When Robbie set up Tall Tales, he suggested that it might be a good place for me to start writing again, just short pieces which wouldn’t be as intimidating as attempting a novel. I remembered the story about the warhorses. Why don’t we do it as a series, I suggested.

There then followed the most fun and surprising period of writing in my life. Every other month Robbie and I would get together and plot out an episode of Warhorses of Letters, choosing a stretch of the history of the Napoleonic wars and dividing up the storytelling between the two horses. We’d also figure out which direction the equine romance would take. And then off we’d go, and a few days later an email would pop into my mailbox from “Copenhagen”, which I would reply to as “Marengo”. At the end of the two months, we’d meet up again, edit the letters together, and then Robbie and John Finnemore would perform that episode at Tall Tales, always with at least one extra joke that Robbie would put in just for me.

I still remember how nervous I was the first time we brought Warhorses of Letters to Tall Tales. I knew that Robbie and I found it funny – we’d frequently reduce ourselves to tears of laughter (at each others jokes) when we were writing it – but come on: it was letters between two horses. Two gay horses. During the Napoleonic wars. It was a bit of an odd topic to say the least. I had visions of the audience sitting in embarrassed silence, wondering what the hell this thing was. And my confidence as a writer was rock bottom. But the audience loved it, so much so that there was a loud collective sigh at the end when we broke off the correspondence, with a cliffhanger of course. We had a hit on our hands, in Kilburn at any rate.

After we’d written a couple of episodes, Robbie sent them off to Gareth Edwards, and about forty-five seconds later he replied with enthusiasm, saying he’d submit them for consideration to the commissioners at Radio 4. Months passed. We carried on writing and performing Warhorses, and I started to believe that I could actually be a writer again. When finally the commissioners gave the series the thumbs up, Gareth sent us an email titled ‘Hip Hip Hoofay!’ We love Gareth, basically.

The casting of Stephen Fry and Daniel Rigby as Marengo and Copenhagen, with Tamsin Greig as the narrator, was better than anything we could have dreamed of. On the day we recorded, Daniel and Stephen sat in the studio behind a glass wall, with Robbie and me, Steven Canny our brilliant director (Gareth alas had a long-standing prior commitment), and our production team Jill Abram, Toby Tilling and Lucy Meggeson on the other side. Steven assures me that recording radio can take forever, with take after take needed to get it right. Stephen and Daniel nailed it first time. In fact they were almost disappointingly good, as we had no excuse to do loads of retakes and so it was finished well ahead of schedule. I could have sat and listened to them for weeks.

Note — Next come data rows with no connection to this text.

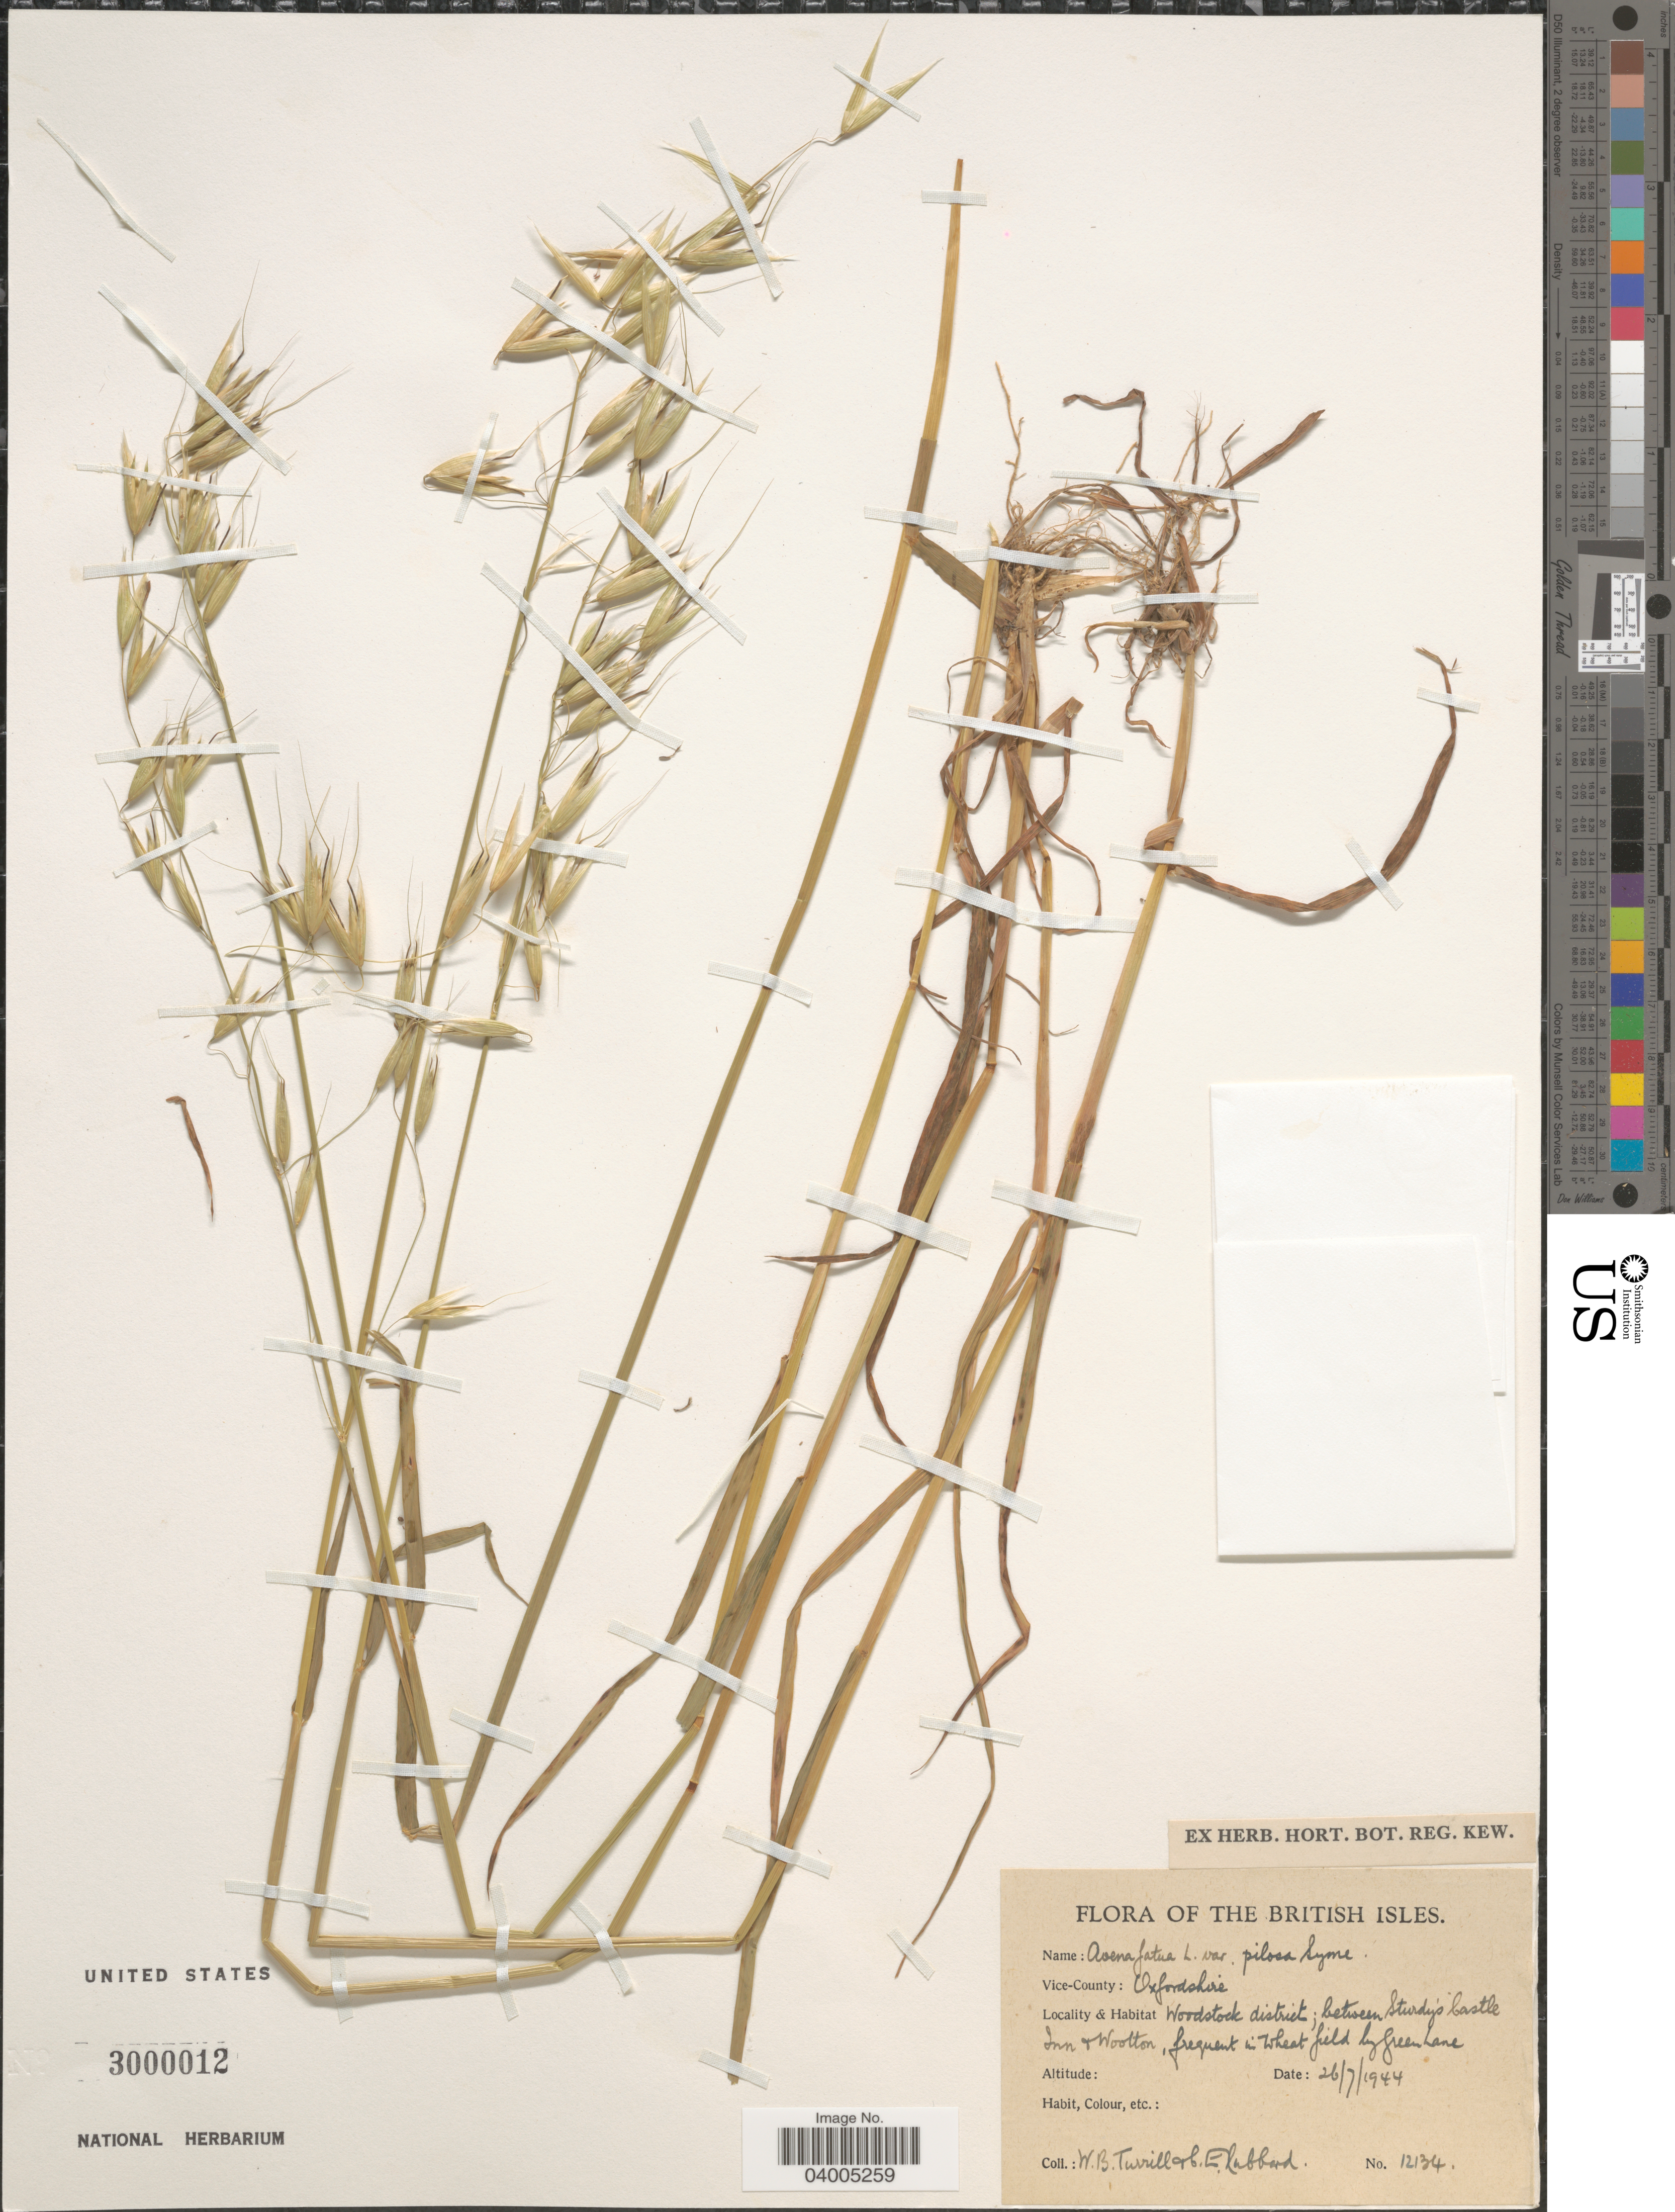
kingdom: Plantae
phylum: Tracheophyta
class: Liliopsida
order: Poales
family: Poaceae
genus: Avena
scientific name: Avena fatua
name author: L.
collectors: W. B. Turrill & C. E. Hubbard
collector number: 12134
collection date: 1944-07-26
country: United Kingdom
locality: The British Isles. Vice-County: Oxfordshire. Woodstock district; between Sturdy's Castle Inn & Wootton, in Wheat field by Green Lane.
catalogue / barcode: US 3000012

And tonight it’s going to be broadcast. So much has changed for me in the last two years, not only Warhorses of Letters but the film of Gods Behaving Badly, a new novel I have tentatively started and a screenplay I’m developing with a friend. I often do short pieces at Tall Tales too, and Robbie and I have started plotting another talking animals-based series. And there’s going to be a book of Warhorses of Letters – have a look over here for details. Less than two years ago I would never have thought any of this was possible.

In a very real way, Warhorses of Letters saved my life, as did Robbie, not that I have ever thanked him, we wouldn’t want him getting big-headed. I hope you enjoy listening to it tonight and over the next four weeks.